By Sue Richards last modified Jan 09, 2009 08:01 PM

Published: 2009-01-09 20:01:07
Countries: Spain

See article, written June 2008, for background information on ISDMT Tax.

ISDMT (or Matriculation) Tax, is levied on boat owners who stay in Spain for more than 183 days in total (aggregate not sequential) in any one year. It is exactly the same tax that people have to pay when they "import" (bring permanently) their family car into Spain because they have moved there.

It is believed that this tax relates to the amount of days the boat owner resides in Spain, not the boat itself. However there does appear to be some confusion over this, and current forum chats are speculating that the taxation rule applies to any "foreign" boat present in Spanish waters for more than 183 days, not just those being lived aboard.

Whilst the central government in Madrid handed out the right to impose this tax to the regional governments in 1992, it has not been enforced until this year. And now it appears that the Valencian government in particular are very active in levying it.

Reports suggest that there is a current crackdown on the collection of this tax in Torrevieja (Alicante). It appears that the Guardia Civil have formed a separate division to collect this Tax, catching you on your boat and serving you papers.
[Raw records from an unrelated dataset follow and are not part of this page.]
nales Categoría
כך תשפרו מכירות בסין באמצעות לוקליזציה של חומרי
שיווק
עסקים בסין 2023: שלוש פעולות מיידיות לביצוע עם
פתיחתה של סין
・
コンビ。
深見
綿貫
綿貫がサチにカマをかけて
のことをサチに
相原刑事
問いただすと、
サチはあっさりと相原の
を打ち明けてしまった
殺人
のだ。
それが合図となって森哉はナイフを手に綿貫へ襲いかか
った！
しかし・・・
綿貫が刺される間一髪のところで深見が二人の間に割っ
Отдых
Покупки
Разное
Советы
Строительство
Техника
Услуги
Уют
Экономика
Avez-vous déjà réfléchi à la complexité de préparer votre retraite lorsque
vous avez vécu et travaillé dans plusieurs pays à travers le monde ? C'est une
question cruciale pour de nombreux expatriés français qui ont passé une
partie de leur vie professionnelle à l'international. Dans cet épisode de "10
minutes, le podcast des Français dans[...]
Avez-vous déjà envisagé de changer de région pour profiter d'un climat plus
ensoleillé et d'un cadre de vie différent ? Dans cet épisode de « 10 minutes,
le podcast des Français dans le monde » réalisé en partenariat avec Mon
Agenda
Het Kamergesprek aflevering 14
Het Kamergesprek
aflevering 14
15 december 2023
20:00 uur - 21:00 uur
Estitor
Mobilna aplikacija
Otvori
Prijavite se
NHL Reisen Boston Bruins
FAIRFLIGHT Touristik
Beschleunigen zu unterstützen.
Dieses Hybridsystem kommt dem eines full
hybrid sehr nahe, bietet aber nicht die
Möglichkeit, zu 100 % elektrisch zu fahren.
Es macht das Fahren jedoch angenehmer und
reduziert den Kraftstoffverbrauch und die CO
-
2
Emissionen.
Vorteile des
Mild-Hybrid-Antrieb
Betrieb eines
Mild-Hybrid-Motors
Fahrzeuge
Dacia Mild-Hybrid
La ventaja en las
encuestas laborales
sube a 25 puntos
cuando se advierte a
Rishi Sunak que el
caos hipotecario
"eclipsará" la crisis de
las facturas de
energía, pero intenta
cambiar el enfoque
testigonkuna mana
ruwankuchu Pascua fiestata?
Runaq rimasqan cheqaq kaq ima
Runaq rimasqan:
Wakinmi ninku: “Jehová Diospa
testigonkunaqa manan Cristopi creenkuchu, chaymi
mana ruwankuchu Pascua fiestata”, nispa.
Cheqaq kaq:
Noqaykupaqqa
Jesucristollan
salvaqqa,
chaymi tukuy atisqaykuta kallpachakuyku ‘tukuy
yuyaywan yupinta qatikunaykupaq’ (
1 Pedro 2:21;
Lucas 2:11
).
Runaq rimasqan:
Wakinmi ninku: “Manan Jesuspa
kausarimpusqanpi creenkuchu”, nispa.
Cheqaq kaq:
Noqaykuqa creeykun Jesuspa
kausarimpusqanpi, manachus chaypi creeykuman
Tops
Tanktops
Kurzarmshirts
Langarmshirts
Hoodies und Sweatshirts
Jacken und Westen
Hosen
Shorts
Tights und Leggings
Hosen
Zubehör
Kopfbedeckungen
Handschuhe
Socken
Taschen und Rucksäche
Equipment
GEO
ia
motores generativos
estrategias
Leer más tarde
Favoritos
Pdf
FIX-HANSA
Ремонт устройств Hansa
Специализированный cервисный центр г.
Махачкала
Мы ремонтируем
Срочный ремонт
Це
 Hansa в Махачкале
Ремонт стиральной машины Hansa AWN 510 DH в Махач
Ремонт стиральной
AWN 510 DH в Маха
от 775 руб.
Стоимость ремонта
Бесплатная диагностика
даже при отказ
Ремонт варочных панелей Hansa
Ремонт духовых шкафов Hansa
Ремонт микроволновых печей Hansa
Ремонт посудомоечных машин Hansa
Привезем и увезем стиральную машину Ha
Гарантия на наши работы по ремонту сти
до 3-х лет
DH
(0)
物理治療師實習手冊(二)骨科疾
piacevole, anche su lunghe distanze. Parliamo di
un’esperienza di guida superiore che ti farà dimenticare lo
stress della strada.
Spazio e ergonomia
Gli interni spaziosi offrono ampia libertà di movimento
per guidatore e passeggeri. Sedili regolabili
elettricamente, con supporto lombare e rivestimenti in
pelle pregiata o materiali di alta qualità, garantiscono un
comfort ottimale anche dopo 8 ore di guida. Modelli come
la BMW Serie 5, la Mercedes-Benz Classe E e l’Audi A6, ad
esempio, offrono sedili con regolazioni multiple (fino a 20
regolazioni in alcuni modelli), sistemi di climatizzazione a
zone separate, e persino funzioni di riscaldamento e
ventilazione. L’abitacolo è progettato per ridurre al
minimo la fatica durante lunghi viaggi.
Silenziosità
You will not be able to move your boat until the 12% tax has been paid, and you are required to pay the money within 4 weeks or further action will be taken.

There have reportedly been over 10 boats that have been served the papers in Torrevieja, and each boat has paid the 12% tax (of the value of the boat, minus a sum for each year of the boats life).

So far, the Guardia has only targeted the International marina in Torrevieja, not the other two. Most of the people caught have indeed been living in Spain (with their boats) for more than 183 days per year.

The implications of paying this tax however are not just about finding the money. If you do not volunteer and pay the tax, you could be fined for every year you have not paid it plus interest on the non-paid tax. To become Spanish registered, the boat must comply with all Spanish regulations regarding certification, seaworthiness, equipment levels etc. Plus - the owner must show evidence of their competence to skipper a Spanish registered boat, by taking a Spanish skippers exam (in Spanish).

This will likely cause a problem for those foreigners who do not have a good command of the Spanish language and undoubtedly it will mean quite a number of liveaboard cruisers will move on to “friendlier” ports.

Sail World also reported on this matter today.

Please note – that anchoring in Torrevieja harbour is also now limited to one or two days only.